Andrij Shevchenko, ex attaccante del Milan, ora commissario tecnico dell'Ucraina, ha rilasciato una ricca intervista al magazine de Il Corriere della Sera "7". Tra i tanti temi affrontati da Shevchenko, quello relativo agli inizia della sua lunga avventura in rossonero, iniziata nel 1999.

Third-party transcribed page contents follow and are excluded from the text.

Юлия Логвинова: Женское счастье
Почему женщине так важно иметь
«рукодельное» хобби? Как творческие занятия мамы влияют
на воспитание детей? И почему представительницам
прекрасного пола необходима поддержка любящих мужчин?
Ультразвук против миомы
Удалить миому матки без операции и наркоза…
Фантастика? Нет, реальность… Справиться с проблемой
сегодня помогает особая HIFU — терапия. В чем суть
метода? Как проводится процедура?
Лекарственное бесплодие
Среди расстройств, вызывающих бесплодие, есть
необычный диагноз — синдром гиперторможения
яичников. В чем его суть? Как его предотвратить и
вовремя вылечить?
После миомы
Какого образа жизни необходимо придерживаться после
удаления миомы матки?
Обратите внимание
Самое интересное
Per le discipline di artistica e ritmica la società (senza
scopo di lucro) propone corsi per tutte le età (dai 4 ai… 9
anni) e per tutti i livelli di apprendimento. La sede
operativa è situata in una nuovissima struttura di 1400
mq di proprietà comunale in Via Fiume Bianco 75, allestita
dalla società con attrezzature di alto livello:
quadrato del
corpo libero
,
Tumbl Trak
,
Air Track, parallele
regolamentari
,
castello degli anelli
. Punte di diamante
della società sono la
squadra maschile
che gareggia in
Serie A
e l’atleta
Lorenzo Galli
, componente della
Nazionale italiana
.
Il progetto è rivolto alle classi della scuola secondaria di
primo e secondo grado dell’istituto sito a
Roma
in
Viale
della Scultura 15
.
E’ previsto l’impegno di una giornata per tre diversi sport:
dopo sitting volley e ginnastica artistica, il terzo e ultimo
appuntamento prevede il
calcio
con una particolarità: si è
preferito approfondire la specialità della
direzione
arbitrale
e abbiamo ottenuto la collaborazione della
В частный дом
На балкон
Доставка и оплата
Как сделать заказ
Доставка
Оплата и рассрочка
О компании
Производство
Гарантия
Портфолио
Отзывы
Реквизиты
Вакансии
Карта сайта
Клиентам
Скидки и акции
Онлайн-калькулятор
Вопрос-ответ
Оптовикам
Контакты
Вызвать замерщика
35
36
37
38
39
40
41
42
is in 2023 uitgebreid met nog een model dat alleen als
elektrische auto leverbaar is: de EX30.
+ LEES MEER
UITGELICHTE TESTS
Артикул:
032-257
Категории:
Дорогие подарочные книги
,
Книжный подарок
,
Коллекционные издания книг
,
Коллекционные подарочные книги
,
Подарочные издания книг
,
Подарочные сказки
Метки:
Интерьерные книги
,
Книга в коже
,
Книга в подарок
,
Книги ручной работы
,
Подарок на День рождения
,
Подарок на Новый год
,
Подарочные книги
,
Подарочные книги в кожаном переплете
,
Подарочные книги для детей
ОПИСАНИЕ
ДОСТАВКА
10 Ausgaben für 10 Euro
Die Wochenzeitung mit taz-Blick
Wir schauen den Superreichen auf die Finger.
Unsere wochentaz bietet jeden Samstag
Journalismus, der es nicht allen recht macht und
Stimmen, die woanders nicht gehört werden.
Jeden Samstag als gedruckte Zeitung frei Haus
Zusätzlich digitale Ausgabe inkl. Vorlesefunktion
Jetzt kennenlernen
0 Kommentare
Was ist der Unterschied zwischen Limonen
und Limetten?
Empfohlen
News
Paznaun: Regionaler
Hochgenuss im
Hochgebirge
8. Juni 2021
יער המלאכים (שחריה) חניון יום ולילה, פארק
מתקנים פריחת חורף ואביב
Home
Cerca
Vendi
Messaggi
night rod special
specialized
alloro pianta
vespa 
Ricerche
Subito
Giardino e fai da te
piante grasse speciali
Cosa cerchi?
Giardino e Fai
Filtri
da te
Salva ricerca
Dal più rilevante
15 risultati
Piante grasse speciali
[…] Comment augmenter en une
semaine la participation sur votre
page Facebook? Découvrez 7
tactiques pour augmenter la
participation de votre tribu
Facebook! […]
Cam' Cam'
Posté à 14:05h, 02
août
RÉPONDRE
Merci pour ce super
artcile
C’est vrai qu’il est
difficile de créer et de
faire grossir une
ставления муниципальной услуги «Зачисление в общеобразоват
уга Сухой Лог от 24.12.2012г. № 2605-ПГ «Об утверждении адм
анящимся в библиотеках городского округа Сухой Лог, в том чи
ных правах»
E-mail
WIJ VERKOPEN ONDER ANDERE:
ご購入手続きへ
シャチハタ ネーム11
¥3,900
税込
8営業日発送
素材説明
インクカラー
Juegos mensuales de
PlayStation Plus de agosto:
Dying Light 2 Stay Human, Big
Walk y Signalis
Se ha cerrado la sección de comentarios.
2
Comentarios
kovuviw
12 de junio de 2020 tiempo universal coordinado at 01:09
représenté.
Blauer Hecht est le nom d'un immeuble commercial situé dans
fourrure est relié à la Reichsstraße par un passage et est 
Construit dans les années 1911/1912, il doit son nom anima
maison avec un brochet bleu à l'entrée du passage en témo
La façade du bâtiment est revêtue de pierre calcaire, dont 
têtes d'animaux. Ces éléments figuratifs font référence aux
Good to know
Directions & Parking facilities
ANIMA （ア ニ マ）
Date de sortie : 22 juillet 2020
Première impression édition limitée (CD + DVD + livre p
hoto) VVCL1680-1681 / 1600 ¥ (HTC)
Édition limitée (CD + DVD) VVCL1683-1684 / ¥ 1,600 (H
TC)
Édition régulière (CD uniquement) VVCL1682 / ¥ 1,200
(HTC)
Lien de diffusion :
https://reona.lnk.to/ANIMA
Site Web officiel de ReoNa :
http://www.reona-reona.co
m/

"La prima volta che firmai con il Milan, il mio primo contratto vero, mi rifiutai di guardare la cifra che c’era scritta sopra. Ci arrivai grazie ad Ariedo Braida, lui vide qualcosa in me che non sapevo neppure di avere. Quando portò Galliani in Ucraina per vedermi, giocai una partita orrenda, ma lui mi difese. E quando venne a casa mia per convincermi a firmare, mi diede una maglia rossonera con sopra il mio nome. “Ci vincerai il Pallone d’oro, con questa” mi disse. Io e mio padre ci mettemmo a ridere. Aveva ragione lui. Il nostro successo non era dovuto al talento ma alla qualità umana dei singoli individui. Era un gruppo di persone intelligenti. Infatti siamo finiti tutti a fare gli allenatori o i dirigenti".

Shevchenko ha poi ricordato disastro di Chernobyl del 1986, drammaticamente vissuto durante la sua infanzia: "Spero di non scandalizzare nessuno se dico che mi sembrava tutto normale. Avevo dieci anni. Mi divertivo come un pazzo giocando a calcio ovunque, facendo qualunque sport. Mi avevano preso all’accademia della Dinamo Kiev, mi sembrava di cominciare a vivere un sogno. Poi saltò in aria il reattore 4, e ci portarono via, tutti. Chiusero subito le scuole. Arrivavano pullman da tutta l’Urss, caricavano i giovani tra i 6 e i 15 anni e li portavano via. Io mi ritrovai da solo al Mar d’Azov, sul Mar Nero, lontano 1.500 chilometri da casa. Eppure ancora oggi non provo angoscia. Mi sentivo come in un film, vissi quell’esperienza come una gita. Ero un bambino".

Infine, l'ex attaccante, ha raccontato un particolare aneddoto legato ai suoi anni. in rossonero: "Nel sottopassaggio di San Siro, prima di un derby di Champions League dove provavo a giocare con cinque placche di acciaio nello zigomo che mi ero fratturato due mesi prima, Materazzi mi disse cose poco carine su quel che sarebbe accaduto in campo alla mia faccia. Io gli risi in faccia. Non per fare lo sbruffone, ma perché sapevo che nella vita lui non era e non è così, è solo che facciamo parte di uno spettacolo, e ognuno ha la sua parte. La sua era quella del cattivo".